■ WHAT TO WORK ON ■
Each record must be returned exactly, apart from the pictures, which stay out.

++++ RECORDED DATA

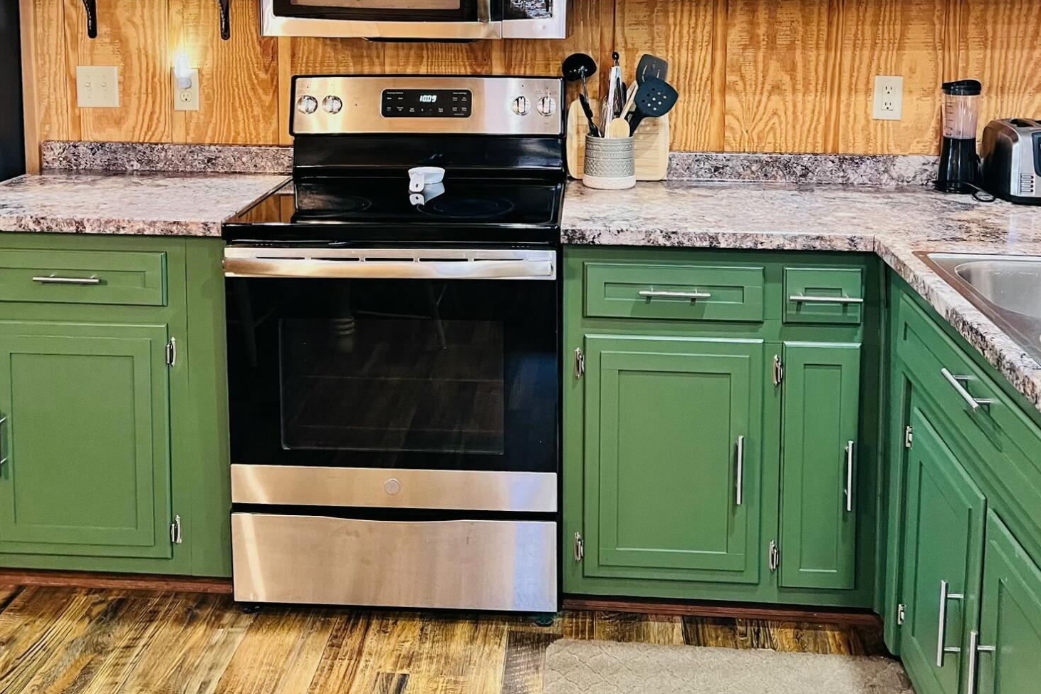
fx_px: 1070
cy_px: 71
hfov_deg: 51.9
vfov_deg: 34.0
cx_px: 521
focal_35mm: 37
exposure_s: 1/60
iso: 250
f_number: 1.5
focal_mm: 5.7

++++++++

■ SOLUTION TO THIS PROBLEM ■
fx_px: 1070
cy_px: 71
hfov_deg: 51.9
vfov_deg: 34.0
cx_px: 521
focal_35mm: 37
exposure_s: 1/60
iso: 250
f_number: 1.5
focal_mm: 5.7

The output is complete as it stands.